Halt on composite fire door sales lifted
THE GOVERNMENT lifted the moratorium after three months of discussion with industry representatives as to their safety.
Earlier in 2018, an independent panel stated that ‘no change’ was needed to building fire safety advice after a fire door from Grenfell Tower tests failed police tests. That panel aimed to ‘determine whether any further action was required as a result’, and in a written statement, then Housing Secretary Sajid Javid confirmed further investigations into the doors – manufactured by Manse Masterdor, which is now no longer trading – were not recommended.
Later, new Housing Secretary James Brokenshire updated parliament, confirming experts ‘advise the risk to public safety remains low’, though soon after that an investigation found that London councils continue to ‘scramble to replace’ tens of thousands of faulty fire doors. Police tests on doors used at Grenfell Tower found that they could only resist flames for 15 minutes, and not the 30 minutes expected.
In August, five suppliers’ doors failed UK performance tests, and have been withdrawn from the market, while the National Housing Federation then warned that social landlords are ‘struggling to get hold of’ new fire doors, and are ‘uncertain’ about the risks posed by those that failed safety tests. In September (http://www.frmjournal.com/news/news_detail.fire-door-replacement-delayed-by-misleading-government-advice.html) confusion over government advice regarding fire doors delayed ‘vital work’ to replace unsafe fire doors nationwide.
Now, Inside Housing has reported that the ‘moratorium’ on the sale of composite fire doors has been lifted, after the government and the industry spent three months discussing the risks. The doors are ‘typically made’ from plastic casing and insulation, and their sale was halted ‘after a slew of products’ failed safety tests.
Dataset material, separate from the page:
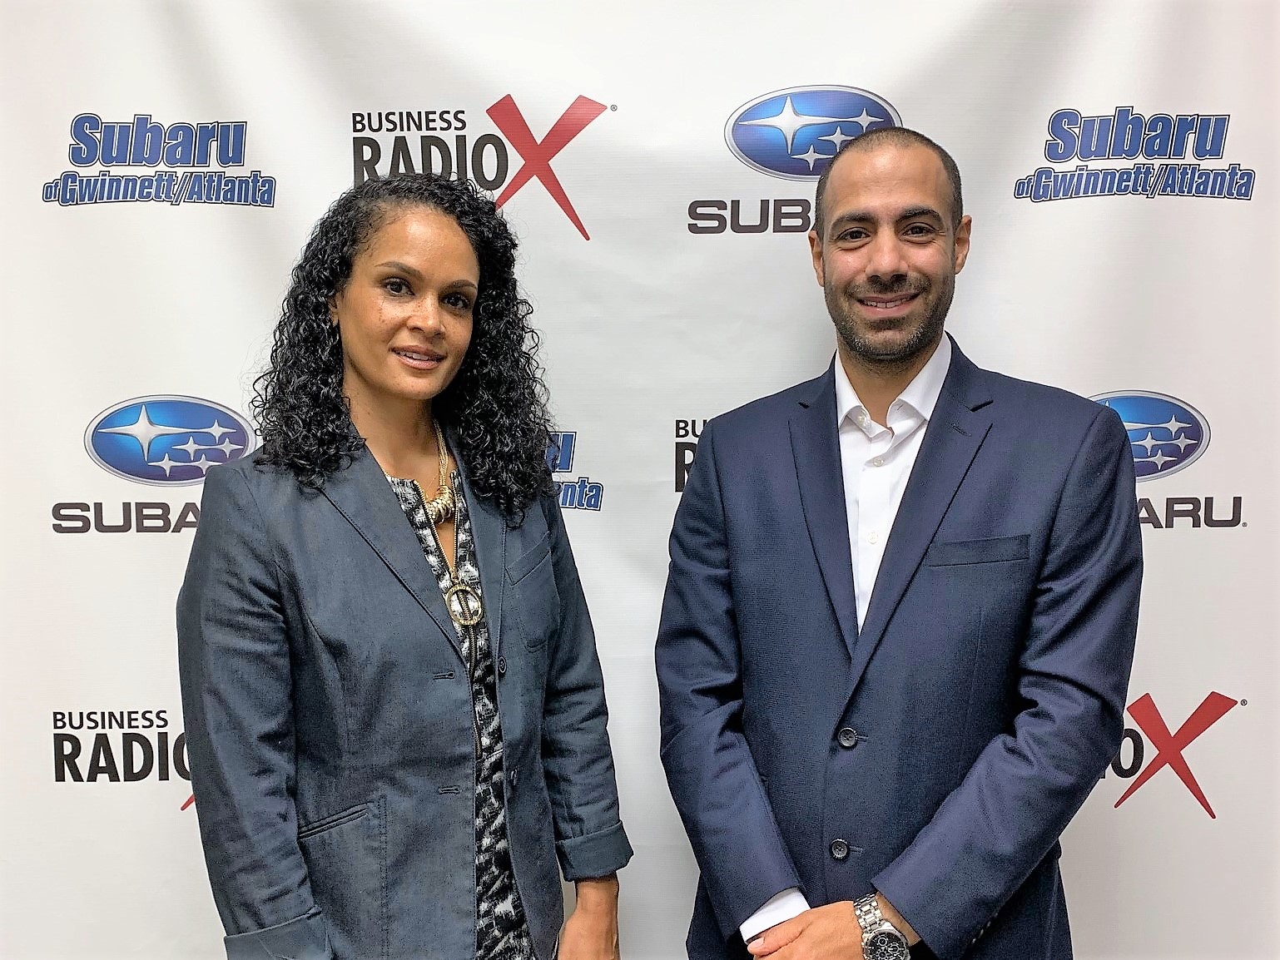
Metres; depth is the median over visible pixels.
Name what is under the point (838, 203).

The sales ban was lifted based on the proviso that manufacturers ‘can demonstrate primary test evidence illustrating that products have passed the required fire tests from both sides’, alongside ‘written confirmation’ from a test house confirming the result. In turn, a director from the manufacturer must also confirm ‘in writing’ that the company will ‘supply doors using only the exact same components as tested’.
Andrew Fowlds, chair of the Association of Composite Door Manufacturers (ACDM), stated: ‘The cost to the composite door industry during this period has been very heavy, with a number of casualties in terms of jobs and revenue. However, as long as all manufacturers of such products have completed bilateral testing in strict accordance with the building regulations, and provided the necessary written confirmation to their supplier, then supply may resume.
‘The task force set up by the ACDM to tackle this issue has spent a great deal of time and energy to bring this to the earliest possible conclusion.’
Another development arising from the discussions was that the ACDM will become the governing body for the composite door industry, and will lead ‘development, implementation and policing’ of standards as well as promote use of the doors. The ACDM will also compile a database of all fire door products ‘tested by members’, and provide technical advice.
A spokesperson for the Ministry for Housing, Communities and Local Government stated: ‘It was right that swift action was taken to remove the GRP door off the market. We are pleased the industry has taken steps to ensure their products meet the required standards to be sold on the UK market.
‘Fire doors on sale in the UK must meet the safety requirements as set out in building regulation advice, and we are continuing to work with the industry and local authorities to make sure this is the case.’